Дочь Голубых гор, стр. 9

Она ушла, чтобы вернуться к своему ткацкому станку, к своей собственной жизни. Эпона проводила ее взглядом, пытаясь разобраться в появившихся запутанных мыслях и чувствах. Пожалуй, Ригантона права, она слишком костлява, как годовалый теленок; но пройдут еще лето и зима, и она так похорошеет, что Гоиббан просто не сможет ее не заметить. Обычай обычаем, а для такого важного человека, как кельтский кузнец, всегда могут сделать исключение, если он захочет жениться на женщине своего племени.

Да, так оно и будет. Ведь всю эту долгую темную зиму она пробродила в мечтах вместе с Гоиббаном, не может быть, чтобы эти мечты не сбылись.

Но пора идти в пекарню. Кругом слышались оживленные голоса женщин, мычание и блеяние скота, а из кузни доносились звонкие удары молота о наковальню. По ту сторону площадки, громко крича и хохоча, неистово носились Махка, Алатор и еще несколько ребят: они играли, ударяя по мячу палками.

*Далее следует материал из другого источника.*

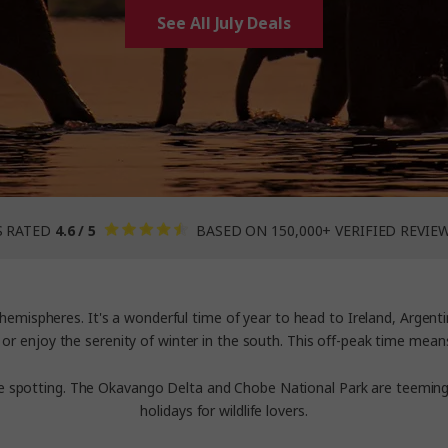
See All July Deals
S RATED
4.6 / 5
BASED ON 150,000+ VERIFIED REVIE
hemispheres. It's a wonderful time of year to head to Ireland, Arge
 or enjoy the serenity of winter in the south. This off-peak time mean
ife spotting. The Okavango Delta and Chobe National Park are teeming
holidays
for wildlife lovers.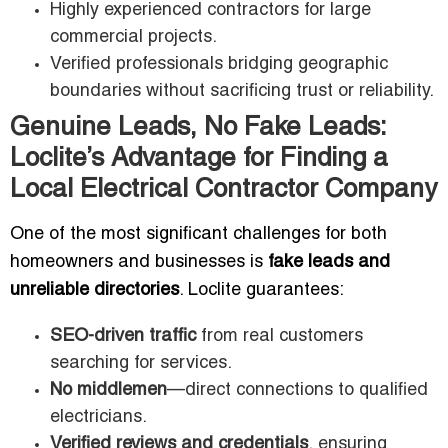
Highly experienced contractors for large
commercial projects.
Verified professionals bridging geographic
boundaries without sacrificing trust or reliability.
Genuine Leads, No Fake Leads:
Loclite’s Advantage for Finding a
Local Electrical Contractor Company
One of the most significant challenges for both
homeowners and businesses is
fake leads and
unreliable directories
. Loclite guarantees:
SEO-driven traffic
from real customers
searching for services.
No middlemen
—direct connections to qualified
electricians.
Verified reviews and credentials
, ensuring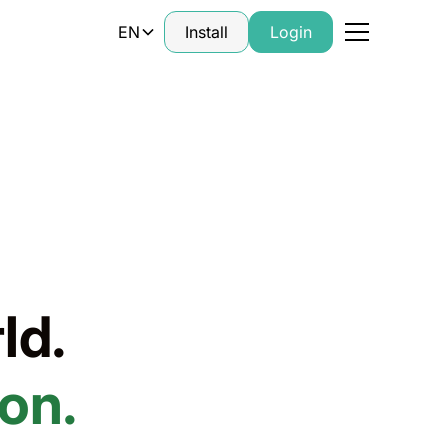
EN
Install
Login
ld.
on.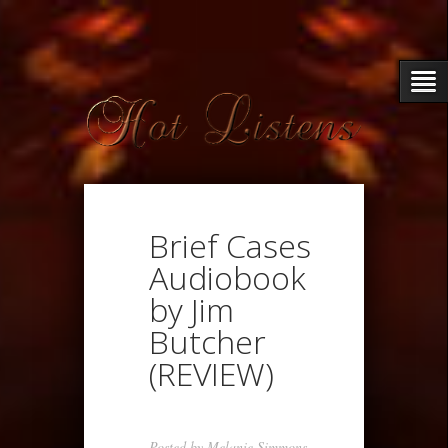
Brief Cases
Audiobook
by Jim
Butcher
(REVIEW)
Posted by
Melanie Simmons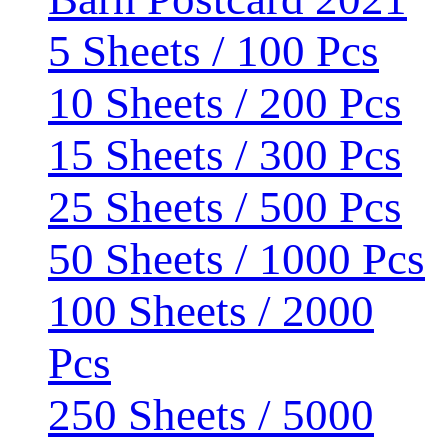
5 Sheets / 100 Pcs
10 Sheets / 200 Pcs
15 Sheets / 300 Pcs
25 Sheets / 500 Pcs
50 Sheets / 1000 Pcs
100 Sheets / 2000
Pcs
250 Sheets / 5000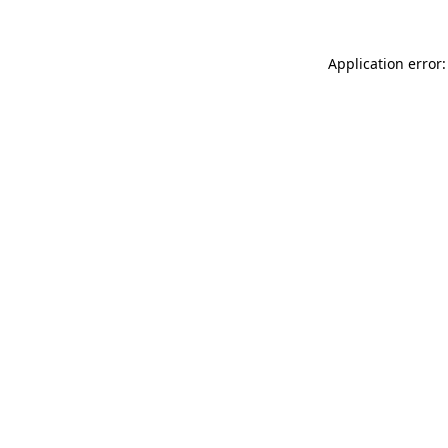
Application error: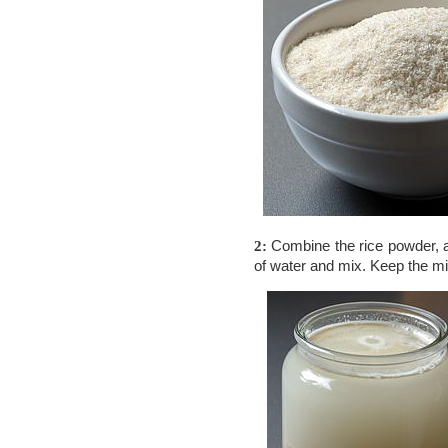
Combine the rice powder,
2:
of water and mix. Keep the mi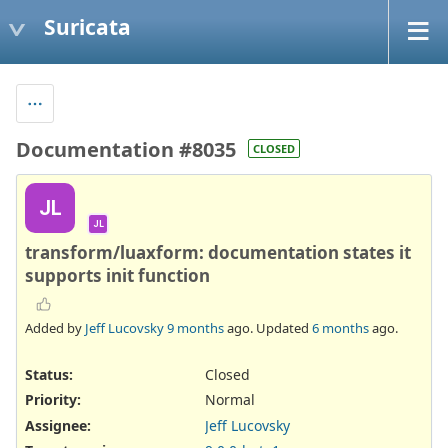
Suricata
Documentation #8035
CLOSED
JL
JL
transform/luaxform: documentation states it
supports init function
Added by
Jeff Lucovsky
9 months
ago. Updated
6 months
ago.
Status:
Closed
Priority:
Normal
Assignee:
Jeff Lucovsky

Эпона еще раз поглядела на пекарню, подобрала подол своего длинного платья и побежала к ним.

– Эй, – крикнула он, – а ну-ка побежали, я вызываю вас на соревнование. Я могу обогнать любого из вас.

ГЛАВА 3

С наступлением лета у кузнеца, как и у всех, прибавилось времени для работы. По ночам он без сна лежал на своем глиняном ложе; в голову ему приходили все новые и новые замыслы, а его большие руки, лежавшие на одеяле, беспрестанно двигались, как бы воплощая эти замыслы. Железо было для него неиссякаемым источником вдохновения. Работа была священнодействием; отковывая молотом расплавленное внутреннее существо руды, он претворял в жизнь все задуманное.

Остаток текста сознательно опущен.